Person of the Week: Paul Binder
Paul Binder has infused the circus performance art with compassion and care.
Oct. 24, 2008— -- For 30 years Paul Binder has walked into the ring of the Big Apple Circus with top hat in hand, sharing the spotlight with flying acrobats, trapeze artists, regal horses, playful clowns, towering elephants and a spellbound audience.
"It doesn't matter what happens in the day, you know, what I'm going through," he said. "It doesn't matter much. At one moment, and that's the moment the light goes on and I hear the music and suddenly I walk in the ring."
For Binder, every day in the ring has confirmed that his role as ringmaster is his calling.
"All of those woes go away and what replaces is an enormous sense of energy, an enormous sense of pleasure, an enormous sense of wonder," Binder, 66, said. "The connection with the audience is the final payoff for that."
The Big Apple Circus revolutionized the circuses in America. Since the circus premiered in 1977, many traditional one-ring circuses have followed, even one from Ringling Brothers Circus. Many credit the success of shows like Cirque du Soliel with the arrival of the one-ring circus brought about by the Big Apple Circus.
Binder, a Brooklyn native, got his start by literally running away with the circus, after collecting a bachelor's degree from Dartmouth College and an M.B.A. from Columbia University.

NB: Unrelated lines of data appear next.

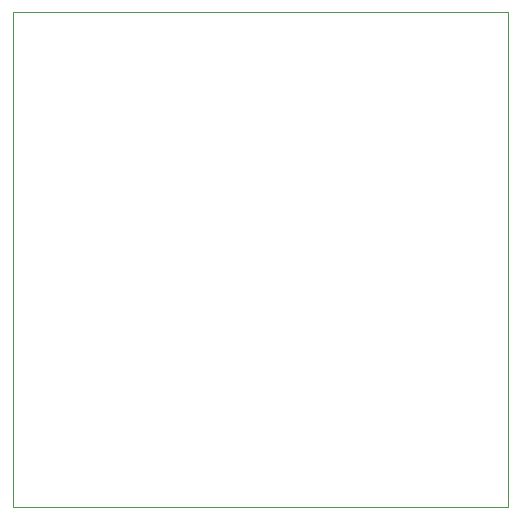
<source format=gm1>
G04 #@! TF.GenerationSoftware,KiCad,Pcbnew,(5.1.0-9-gc61ec8ee3)*
G04 #@! TF.CreationDate,2019-03-28T20:20:23-04:00*
G04 #@! TF.ProjectId,MPG_PSoC,4d50475f-5053-46f4-932e-6b696361645f,rev?*
G04 #@! TF.SameCoordinates,Original*
G04 #@! TF.FileFunction,Profile,NP*
%FSLAX46Y46*%
G04 Gerber Fmt 4.6, Leading zero omitted, Abs format (unit mm)*
G04 Created by KiCad (PCBNEW (5.1.0-9-gc61ec8ee3)) date 2019-03-28 20:20:23*
%MOMM*%
%LPD*%
G04 APERTURE LIST*
%ADD10C,0.050000*%
G04 APERTURE END LIST*
D10*
X127000000Y-106680000D02*
X168910000Y-106680000D01*
X127000000Y-64770000D02*
X127000000Y-106680000D01*
X168910000Y-64770000D02*
X127000000Y-64770000D01*
X168910000Y-106680000D02*
X168910000Y-64770000D01*
M02*

</source>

In his late-20s, Binder and his friend Michael Christensen joined a mime troop in San Francisco in the early 1970s. Then, by mid-decade, they developed a comedy juggling act they took to the streets of Europe. Soon they were discovered by the legendary one-ring circus, the Nouveau Cirque de Paris.
"The next thing I knew I was standing backstage with Michael," Binder recalled. "We were peaking out from the curtain and then looking at each other and saying, 'Can you believe it, we're in the circus?'"
Binder fell in love with the traditional European circus, which was unlike the glitzy, frenetic three-ring variety found in America. Soon enough, Binder had a vision of starting an intimate, one-ring circus in America.
"There was something about the spirit of what was going on and the contact with the audience, the way they responded with their heart," he said, reflecting on his time spent with the Parisian circus. "And it said to me, this is something beyond France, beyond national boundaries."
In 1976, Binder and Christensen returned to New York and the first Big Apple Circus tent was raised in lower Manhattan a year later.
Beyond producing entertainment, Binder wanted to bring joy to others outside of the ring and generate compassion. He founded the circus as a nonprofit organization, which has created school programs to introduce underprivileged youth to the circus arts. For 24 years, its "Clown Care Unit" has brought clowns to visit sick children in hospitals, bringing laughter to their bedsides.